Road work ahead
Published 6:17 pm Monday, February 19, 2018
Last week, the City of LaGrange and Troup County Board of Commissioners both received updates on a variety of road projects throughout the county, including the progress of a road widening project, which has been on the table since before any of the council or commission members took office, several bridge projects and other smaller projects.
Representatives from the Georgia Department of Transportation presented updates to the LaGrange City Council during last week’s meeting on the progress of the Hamilton Road widening project and the Greenville Street bridge.
“We are working on getting attorneys now to do all of our ownership searches and deed closings and everything,” said Adam Smith, the District 3 preconstruction engineer for GDOT. “We’ve hired a consultant to do all of the appraisal work. We expect to begin appraisals sometime in April, which means we’ll be out there making first contact with the property owners and starting to make some offers and entering negotiations probably around the end of the summer this year.”
Smith said that he planned to meet with Hamilton Road property owners this week to discuss property acquisition and other essential information. Council member Nathan Gaskin encouraged GDOT to be generous with offers on the land due to the patience they have shown waiting on the expansion, which has been under consideration for more than a decade. Smith said that GDOT is required to offer land owners the fair market value of the property. GDOT will have to purchase 212 parcels of land in order to move forward on the road project.
GDOT also updated the council on the progress on the Greenville Street Bridge during the meeting.
“As for the Greenville Street bridge, we have 11 of the 12 parcels acquired,” Smith said. “The only one we are lacking is the right of entry from the railroad. We had our final field plan reviewed last week for that project, and we are just finishing up the final plans. We are hoping once we get them (CSX) the final plans, it’ll be about a 30-day period to get right of entry, and then we’ll get the project and construction as quick as possible.”
The project is expected to begin construction in spring 2018.

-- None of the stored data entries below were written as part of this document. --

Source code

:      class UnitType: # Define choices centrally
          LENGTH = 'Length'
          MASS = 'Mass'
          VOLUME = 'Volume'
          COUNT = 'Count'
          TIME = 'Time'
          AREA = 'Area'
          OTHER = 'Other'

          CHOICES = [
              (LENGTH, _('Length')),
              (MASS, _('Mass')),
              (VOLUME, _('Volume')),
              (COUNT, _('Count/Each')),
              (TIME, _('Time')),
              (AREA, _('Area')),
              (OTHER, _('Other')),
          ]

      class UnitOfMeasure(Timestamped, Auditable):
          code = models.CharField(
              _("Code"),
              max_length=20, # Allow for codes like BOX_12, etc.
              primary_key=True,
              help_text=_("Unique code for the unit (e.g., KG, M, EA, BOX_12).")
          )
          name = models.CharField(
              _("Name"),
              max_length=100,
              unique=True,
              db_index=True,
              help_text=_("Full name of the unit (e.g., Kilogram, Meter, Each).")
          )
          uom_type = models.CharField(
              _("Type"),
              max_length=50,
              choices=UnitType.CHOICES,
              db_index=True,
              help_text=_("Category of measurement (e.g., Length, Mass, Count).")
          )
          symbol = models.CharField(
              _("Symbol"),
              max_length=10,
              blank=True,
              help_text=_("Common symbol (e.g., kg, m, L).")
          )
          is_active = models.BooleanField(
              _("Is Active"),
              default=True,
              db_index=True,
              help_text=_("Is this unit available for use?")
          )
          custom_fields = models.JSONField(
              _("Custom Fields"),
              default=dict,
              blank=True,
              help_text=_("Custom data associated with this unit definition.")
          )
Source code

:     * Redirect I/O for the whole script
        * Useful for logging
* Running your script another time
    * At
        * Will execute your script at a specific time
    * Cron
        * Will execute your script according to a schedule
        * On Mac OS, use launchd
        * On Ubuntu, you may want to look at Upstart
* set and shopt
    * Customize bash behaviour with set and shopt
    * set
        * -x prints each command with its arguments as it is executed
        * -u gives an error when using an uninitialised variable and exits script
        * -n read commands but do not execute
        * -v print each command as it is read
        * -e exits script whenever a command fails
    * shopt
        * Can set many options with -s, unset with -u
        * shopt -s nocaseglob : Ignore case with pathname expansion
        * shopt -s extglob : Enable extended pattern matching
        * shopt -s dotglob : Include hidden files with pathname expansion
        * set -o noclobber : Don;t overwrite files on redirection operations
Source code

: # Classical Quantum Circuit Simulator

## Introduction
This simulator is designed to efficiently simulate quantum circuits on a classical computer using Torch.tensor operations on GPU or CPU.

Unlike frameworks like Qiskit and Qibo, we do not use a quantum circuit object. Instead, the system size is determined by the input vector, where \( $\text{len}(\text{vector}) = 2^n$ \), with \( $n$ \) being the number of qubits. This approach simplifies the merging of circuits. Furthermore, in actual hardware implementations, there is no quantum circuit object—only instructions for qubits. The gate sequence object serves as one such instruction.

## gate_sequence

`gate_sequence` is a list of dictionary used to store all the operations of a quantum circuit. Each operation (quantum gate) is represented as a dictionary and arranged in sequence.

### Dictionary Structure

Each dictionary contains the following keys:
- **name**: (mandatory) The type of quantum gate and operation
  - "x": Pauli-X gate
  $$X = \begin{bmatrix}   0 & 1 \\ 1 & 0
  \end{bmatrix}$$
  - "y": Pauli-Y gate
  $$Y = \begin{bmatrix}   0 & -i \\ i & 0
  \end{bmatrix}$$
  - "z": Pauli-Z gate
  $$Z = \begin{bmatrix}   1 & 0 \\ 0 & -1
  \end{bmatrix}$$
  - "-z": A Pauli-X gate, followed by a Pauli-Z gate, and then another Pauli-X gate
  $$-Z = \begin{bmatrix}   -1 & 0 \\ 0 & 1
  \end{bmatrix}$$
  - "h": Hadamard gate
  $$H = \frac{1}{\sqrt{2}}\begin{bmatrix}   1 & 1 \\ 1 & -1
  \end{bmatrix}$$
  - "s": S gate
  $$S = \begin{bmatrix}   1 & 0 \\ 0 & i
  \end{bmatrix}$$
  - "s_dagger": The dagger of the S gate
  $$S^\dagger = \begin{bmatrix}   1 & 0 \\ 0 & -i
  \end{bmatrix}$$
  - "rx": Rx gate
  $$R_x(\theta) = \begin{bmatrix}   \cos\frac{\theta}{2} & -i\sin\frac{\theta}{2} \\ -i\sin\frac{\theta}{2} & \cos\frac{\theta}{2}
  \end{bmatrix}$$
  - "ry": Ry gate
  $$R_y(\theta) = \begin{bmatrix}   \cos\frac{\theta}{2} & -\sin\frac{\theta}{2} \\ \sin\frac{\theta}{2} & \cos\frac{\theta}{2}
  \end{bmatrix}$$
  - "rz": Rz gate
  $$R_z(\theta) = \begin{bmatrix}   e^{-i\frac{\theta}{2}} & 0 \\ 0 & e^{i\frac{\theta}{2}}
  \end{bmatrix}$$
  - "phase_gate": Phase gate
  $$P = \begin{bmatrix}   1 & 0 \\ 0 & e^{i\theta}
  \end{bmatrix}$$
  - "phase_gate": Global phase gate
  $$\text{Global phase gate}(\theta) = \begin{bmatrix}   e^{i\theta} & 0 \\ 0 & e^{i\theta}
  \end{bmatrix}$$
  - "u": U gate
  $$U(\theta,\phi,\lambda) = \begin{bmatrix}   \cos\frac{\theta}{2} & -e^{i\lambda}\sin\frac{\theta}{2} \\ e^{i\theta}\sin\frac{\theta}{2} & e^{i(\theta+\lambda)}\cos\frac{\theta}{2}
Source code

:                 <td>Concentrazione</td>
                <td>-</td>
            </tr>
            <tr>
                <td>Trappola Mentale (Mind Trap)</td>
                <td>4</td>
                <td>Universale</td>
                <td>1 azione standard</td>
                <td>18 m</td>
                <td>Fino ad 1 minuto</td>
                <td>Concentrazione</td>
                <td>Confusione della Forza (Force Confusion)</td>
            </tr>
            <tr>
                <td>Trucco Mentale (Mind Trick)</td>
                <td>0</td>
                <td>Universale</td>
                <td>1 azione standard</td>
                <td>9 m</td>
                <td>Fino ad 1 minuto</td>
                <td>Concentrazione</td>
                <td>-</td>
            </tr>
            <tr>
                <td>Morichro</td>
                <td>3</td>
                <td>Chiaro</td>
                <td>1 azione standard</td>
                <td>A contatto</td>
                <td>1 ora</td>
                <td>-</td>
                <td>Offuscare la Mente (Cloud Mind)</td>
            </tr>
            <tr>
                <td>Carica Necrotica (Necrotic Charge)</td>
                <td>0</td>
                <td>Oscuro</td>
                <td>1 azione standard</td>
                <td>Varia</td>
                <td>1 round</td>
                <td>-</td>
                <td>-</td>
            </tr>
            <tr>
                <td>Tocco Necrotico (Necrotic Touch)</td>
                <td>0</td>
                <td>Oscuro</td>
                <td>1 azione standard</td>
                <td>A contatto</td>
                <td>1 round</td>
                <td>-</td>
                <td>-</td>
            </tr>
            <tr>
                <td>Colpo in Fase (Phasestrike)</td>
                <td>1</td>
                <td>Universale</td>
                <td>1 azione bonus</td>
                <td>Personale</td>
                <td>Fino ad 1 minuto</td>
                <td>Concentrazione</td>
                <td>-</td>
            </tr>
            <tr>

Locally, GDOT also plans to add a right turn lane to the Interstate 85 North off ramp onto Georgia 109, better known locally as Lafayette Parkway, using its quick response program. Other small GDOT projects in the area were also mentioned but were not discussed at length. Gaskin also asked GDOT to consider installing a traffic light near Clearview Elementary School on South Davis Road before the school opens in August.
Three county bridge projects that began late last year are expected to be open within the next week or two depending on the weather. The bridges on Mountville Hogansville Road, Stewart Road and Hunt Road were all within a few sunny days of completion when the Troup County Board of Commissioners received its update on Thursday.
“One thing that they have all had in common is that the weather has caused delays,” County Engineer James Emery said. “Unusual weather, not just the typical rain every so often, but unusual weather, especially over the last 90 days. The good news is all three of these are within just a few days of opening — a few good work days.”
Emery said that the actual completion dates of all the projects will depend on the weather, but he was confident that all three bridges will be open in the near future.
“To ever close a road is really a last resort for us. We understand not only the inconveniences, but the emergency response problems that that kind of thing can cause,” Emery said. “We try to plan any kind of maintenance or construction with as little disruption to the public as we can. Really, two underlying goals that we always keep in mind are, one, we try to minimize any road closures and keep those as short as possible. Two, when we do have to close the road, we do high quality work. We do work that we consider to be permanent, so that we will not have to close the road again for a very long time.”
According to Emery, the county typically asks that contractors complete projects like the current bridge projects within 90 days or face monetary penalties and liquidated damages. The average length of time for similar projects in other areas is nine months to a year, according to Emery.
Commissioner Morris Jones asked that steps be taken to discourage tractor trailers from continuing to drive on the detour routes after the bridges reopen. Emery suggested that the county work with law enforcement to discourage large trucks from driving through neighborhoods and over roads and bridges not designed to handle commercial vehicles when the bridges reopen.